Top of Selected text

Calibration evidence
How Prism proves the sentinel can discriminate good, mediocre, and bad trading-agent reasoning.
Prism's sentinel is useful only if it can separate sound reasoning from broken reasoning before capital moves. Calibration evidence is the public trust surface for that claim.
Public startup gate
The public guarantee is a small, reproducible startup discrimination gate:
| Case | Expected quality | Verdict |
|---|---|---|
| Good trace | Coherent thesis, evidence-linked risks, calibrated uncertainty | 65 PASS |
| Mediocre trace | Partially supported but overconfident | 42 WARN |
| Bad trace | Unsupported conclusion and broken calibration | 20 REJECT |
The required gap between good and bad reasoning is >=30 points. The current gate separates them by 45 points and preserves monotonic ordering:
good > mediocre > bad
65 > 42 > 20Reproduce locally:
uv run pytest apps/sentinel/src/tests/test_calibration.pyPrivate calibration corpus
Prism also maintains a private local corpus used for release-quality work:
| Corpus slice | Count |
|---|---|
| Total rows | 60 |
| Real harvested Trading-R1 traces | 28 |
| Synthetic seed traces | 20 |
| Mutated adversarial traces | 12 |
| Human-reviewed labels | 43 |
| Frozen pilot slice | 54 |
Raw calibration rows are not committed. Harvested traces can include wallet, position, requester, or market context, so Prism publishes summary evidence and keeps the corpus local/private.

Bottom of Selected text
Top of Supplied data

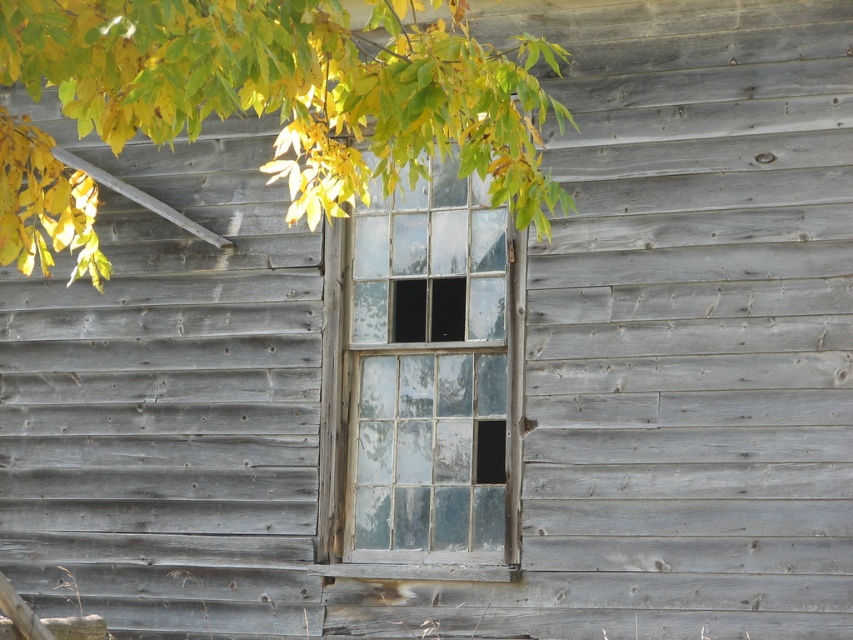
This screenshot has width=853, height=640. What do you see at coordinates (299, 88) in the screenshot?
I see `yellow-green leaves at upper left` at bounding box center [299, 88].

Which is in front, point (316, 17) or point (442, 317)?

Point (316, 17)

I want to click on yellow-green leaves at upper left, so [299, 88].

Bottom of Supplied data
Top of Supplied data

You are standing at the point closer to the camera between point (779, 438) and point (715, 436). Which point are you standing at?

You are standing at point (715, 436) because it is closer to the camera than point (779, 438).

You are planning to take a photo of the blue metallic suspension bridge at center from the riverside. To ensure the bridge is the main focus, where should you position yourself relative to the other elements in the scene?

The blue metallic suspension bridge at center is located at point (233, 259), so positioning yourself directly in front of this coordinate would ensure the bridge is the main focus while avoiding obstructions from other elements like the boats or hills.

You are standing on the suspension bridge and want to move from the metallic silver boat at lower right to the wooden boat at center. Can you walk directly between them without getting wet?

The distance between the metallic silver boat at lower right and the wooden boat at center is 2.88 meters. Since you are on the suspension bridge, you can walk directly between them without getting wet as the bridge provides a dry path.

Bottom of Supplied data
Top of Supplied data

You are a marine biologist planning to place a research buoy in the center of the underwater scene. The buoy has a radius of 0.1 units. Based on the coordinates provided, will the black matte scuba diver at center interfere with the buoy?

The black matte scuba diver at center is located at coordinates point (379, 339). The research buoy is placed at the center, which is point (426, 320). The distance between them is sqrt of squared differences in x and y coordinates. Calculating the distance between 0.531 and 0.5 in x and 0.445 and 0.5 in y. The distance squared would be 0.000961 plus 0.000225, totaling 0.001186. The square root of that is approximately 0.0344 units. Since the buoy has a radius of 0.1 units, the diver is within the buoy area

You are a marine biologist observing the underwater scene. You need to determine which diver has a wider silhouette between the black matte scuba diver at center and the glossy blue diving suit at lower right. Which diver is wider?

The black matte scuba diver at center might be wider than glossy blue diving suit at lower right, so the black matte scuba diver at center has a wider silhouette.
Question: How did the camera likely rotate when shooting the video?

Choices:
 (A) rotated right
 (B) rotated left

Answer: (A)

Bottom of Supplied data

**Activity 1:** Using the page on Prism's calibration evidence, decide whether each statement agrees with it, answering yes or no and quoting the words that settle it: (a) The current gate separates the good and bad traces by 45 points. (b) Prism commits its raw calibration rows. (c) Good and bad reasoning must be at least 30 points apart.
**Activity 2:** Write the next part of the page on Prism's calibration evidence, picking up after its final sentence.
The entries come from a different source than the calibration evidence page.

**Answer section 1:**
(a) Yes: "The current gate separates them by 45 points"
(b) No: "Raw calibration rows are not committed."
(c) Yes: "The required gap between good and bad reasoning is >=30 points."

**Answer section 2:**
What this does and does not claim
What it claims:
- the sentinel passes a reproducible startup discrimination gate;
- good, mediocre, and bad reasoning traces produce different verdict bands;
- a broader private corpus exists for release-quality review and regression work;
- raw private rows are intentionally withheld to avoid leaking sensitive context.
What it does not claim yet:
- production-grade LLM-as-judge agreement;
- a public gold set;
- nightly CI release gating on the full corpus;
- that every historical verdict includes a structured issue ledger.
Legacy receipts without a structured issue ledger remain review-gated by the capital gate.
Dashboard evidence
The live dashboard evidence page is here:
https://prism-dashboard-production-e6e3.up.railway.app/calibrationThe stats page also includes a calibrationGap metric, but that is different: it is the live score spread between high-scoring and low-scoring verdicts. The /calibration page is the startup discrimination and corpus-evidence surface.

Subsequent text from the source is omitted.